[begin PAGE EXTRACT]
Krinkle renamed this task from Mass "Rejected set ... due to pending writes" being reported to "Rejected set() ... due to pending writes" from WANObjectCache when using SqlBagOStuff (via MessageBlobStore).Jul 6 2017, 4:04 AM

MessageBlobStore is used by ResourceLoader.

The warning in question comes from WANObjectCache::set()

	function set( $key, $value, $ttl = 0, array $opts = [] ) {
		..

		// Do not cache potentially uncommitted data as it might get rolled back
		if ( !empty( $opts['pending'] ) ) {
			$this->logger->info( "Rejected set() for $key due to pending writes." );
			..

@mwjames

  1. I presume this setup uses CACHE_DB?
  2. Can you verify whether this is a recent regression? The warning in question was introduced 2 years ago and released in 1.27.0. I don't see any changes to this in 1.30-alpha development. Narrowing it down to a specific release would help.
  3. Does this happen only on POST requests, or also on GET requests? Specifically, is it failing due to wrongly caring about genuine pending writes (like on a POST request that makes an edit), or is this a GET request with no real master writes, but being triggered by other cache writes? Isolating it to one of these scenarios woud help.

@aaron Assuming for the moment this is on a POST request with genuine writes, I can see how it might make sense. MessageBlobStore gets its information from MessageCache via wfMessage. As such, in MessageBlobStore we pass the result of Database::getCacheSetOptions( wfGetDB( DB_REPLICA ) ) to wanCache->set(). On a POST request, this cache get-with-set can easily happen mid-way in the request when the main transaction is still open. I imagine that isn't meant to trigger the "pending writes" warning, and yet it does. Perhaps this is because slave/master are the same? What can we do here?

Krinkle triaged this task as High priority.Jul 6 2017, 4:13 AM
Krinkle moved this task from General to libs/objectcache on the MediaWiki-libs-BagOStuff board.

If SqlBagOStuff::getSeparateMainLB() return a new LB for postgres like mysql, this would probably not be an issue since writesOrCallbacksPending() would not return true on the main DB_MASTER connection but on separate one.

Krinkle renamed this task from "Rejected set() ... due to pending writes" from WANObjectCache when using SqlBagOStuff (via MessageBlobStore) to SqlBagOStuff for PostgreSQL should not re-use main connection.Jul 6 2017, 7:46 PM

I didn't see this was specific to PostgreSQL, but after failing to reproduce the premise, Aaron pointed out "pg" in the wiki name.
[end PAGE EXTRACT]
_EXERCISES TO COMPLETE:_
• 1. Reproduce the part of the cache warning thread starting at "2. Can you verify" and ending at "scenarios woud help.", word for word.
• 2. Find every line of the records that contains the word "Look" and copy those lines. Case counts.
[begin GIVEN INFORMATION]
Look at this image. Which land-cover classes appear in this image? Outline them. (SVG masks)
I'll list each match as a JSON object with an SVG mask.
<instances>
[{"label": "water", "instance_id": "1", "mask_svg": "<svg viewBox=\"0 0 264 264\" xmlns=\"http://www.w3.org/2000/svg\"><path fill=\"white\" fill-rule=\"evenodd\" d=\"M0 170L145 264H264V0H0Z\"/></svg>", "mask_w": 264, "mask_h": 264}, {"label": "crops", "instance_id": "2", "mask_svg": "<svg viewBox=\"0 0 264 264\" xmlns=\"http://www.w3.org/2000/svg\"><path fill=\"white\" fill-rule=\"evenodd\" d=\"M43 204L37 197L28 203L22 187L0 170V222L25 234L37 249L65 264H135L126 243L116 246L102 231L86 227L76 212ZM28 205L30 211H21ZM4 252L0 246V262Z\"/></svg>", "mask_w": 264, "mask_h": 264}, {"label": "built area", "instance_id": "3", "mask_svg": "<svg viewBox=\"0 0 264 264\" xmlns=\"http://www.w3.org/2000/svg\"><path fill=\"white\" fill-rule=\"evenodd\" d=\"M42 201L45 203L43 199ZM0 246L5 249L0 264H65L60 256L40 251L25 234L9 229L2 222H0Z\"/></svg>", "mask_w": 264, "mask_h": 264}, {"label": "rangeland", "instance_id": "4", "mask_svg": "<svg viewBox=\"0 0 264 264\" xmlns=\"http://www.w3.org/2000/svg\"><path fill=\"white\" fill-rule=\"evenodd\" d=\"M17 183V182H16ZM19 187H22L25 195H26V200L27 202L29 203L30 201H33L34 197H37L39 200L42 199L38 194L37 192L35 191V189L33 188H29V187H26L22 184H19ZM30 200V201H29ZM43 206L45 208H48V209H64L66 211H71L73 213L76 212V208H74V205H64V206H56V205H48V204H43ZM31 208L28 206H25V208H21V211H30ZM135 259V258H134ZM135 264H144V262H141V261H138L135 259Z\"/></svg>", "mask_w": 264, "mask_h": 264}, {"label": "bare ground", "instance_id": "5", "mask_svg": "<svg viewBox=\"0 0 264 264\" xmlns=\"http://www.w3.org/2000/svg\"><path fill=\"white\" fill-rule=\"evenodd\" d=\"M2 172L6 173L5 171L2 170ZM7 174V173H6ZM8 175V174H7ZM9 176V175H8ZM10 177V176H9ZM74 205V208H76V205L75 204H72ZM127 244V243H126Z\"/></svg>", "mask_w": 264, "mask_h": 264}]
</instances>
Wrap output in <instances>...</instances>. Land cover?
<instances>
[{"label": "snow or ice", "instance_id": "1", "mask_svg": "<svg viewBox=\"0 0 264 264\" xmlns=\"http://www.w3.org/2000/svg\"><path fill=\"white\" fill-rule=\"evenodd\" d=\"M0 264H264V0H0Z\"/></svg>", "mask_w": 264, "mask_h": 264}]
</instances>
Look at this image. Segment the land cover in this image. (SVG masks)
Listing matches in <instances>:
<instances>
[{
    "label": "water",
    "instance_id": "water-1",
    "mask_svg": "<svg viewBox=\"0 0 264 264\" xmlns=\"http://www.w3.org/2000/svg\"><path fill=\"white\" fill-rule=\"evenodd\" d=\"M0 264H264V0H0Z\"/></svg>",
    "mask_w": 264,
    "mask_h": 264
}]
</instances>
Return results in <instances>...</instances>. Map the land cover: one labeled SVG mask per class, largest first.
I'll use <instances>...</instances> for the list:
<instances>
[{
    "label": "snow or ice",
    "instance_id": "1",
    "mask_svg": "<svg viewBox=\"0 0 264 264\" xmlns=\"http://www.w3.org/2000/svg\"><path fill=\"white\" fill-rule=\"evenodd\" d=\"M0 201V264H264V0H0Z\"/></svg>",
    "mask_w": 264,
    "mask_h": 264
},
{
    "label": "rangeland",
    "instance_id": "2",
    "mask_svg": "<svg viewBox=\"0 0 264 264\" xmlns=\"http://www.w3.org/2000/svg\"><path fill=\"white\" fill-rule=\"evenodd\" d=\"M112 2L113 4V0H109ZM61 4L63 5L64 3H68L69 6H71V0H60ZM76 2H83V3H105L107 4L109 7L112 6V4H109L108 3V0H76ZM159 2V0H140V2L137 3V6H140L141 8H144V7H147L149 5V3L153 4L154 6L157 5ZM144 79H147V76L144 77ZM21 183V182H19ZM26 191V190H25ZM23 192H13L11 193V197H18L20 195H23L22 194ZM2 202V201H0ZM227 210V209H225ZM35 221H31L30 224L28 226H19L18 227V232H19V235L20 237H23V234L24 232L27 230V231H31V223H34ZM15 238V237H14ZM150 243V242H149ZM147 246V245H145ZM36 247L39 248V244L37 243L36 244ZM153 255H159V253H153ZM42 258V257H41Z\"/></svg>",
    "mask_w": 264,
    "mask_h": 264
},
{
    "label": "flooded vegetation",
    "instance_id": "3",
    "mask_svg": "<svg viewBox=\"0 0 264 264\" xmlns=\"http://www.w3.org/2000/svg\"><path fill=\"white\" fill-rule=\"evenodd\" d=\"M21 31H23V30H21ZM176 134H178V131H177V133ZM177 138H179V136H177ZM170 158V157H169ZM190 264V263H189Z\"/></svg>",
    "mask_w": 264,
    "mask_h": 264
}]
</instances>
[end GIVEN INFORMATION]
_RESULTS OF THE TASKS:_
• 1.
2. Can you verify whether this is a recent regression? The warning in question was introduced 2 years ago and released in 1.27.0. I don't see any changes to this in 1.30-alpha development. Narrowing it down to a specific release would help.
  3. Does this happen only on POST requests, or also on GET requests? Specifically, is it failing due to wrongly caring about genuine pending writes (like on a POST request that makes an edit), or is this a GET request with no real master writes, but being triggered by other cache writes? Isolating it to one of these scenarios woud help.

• 2.
Look at this image. Which land-cover classes appear in this image? Outline them. (SVG masks)
Look at this image. Segment the land cover in this image. (SVG masks)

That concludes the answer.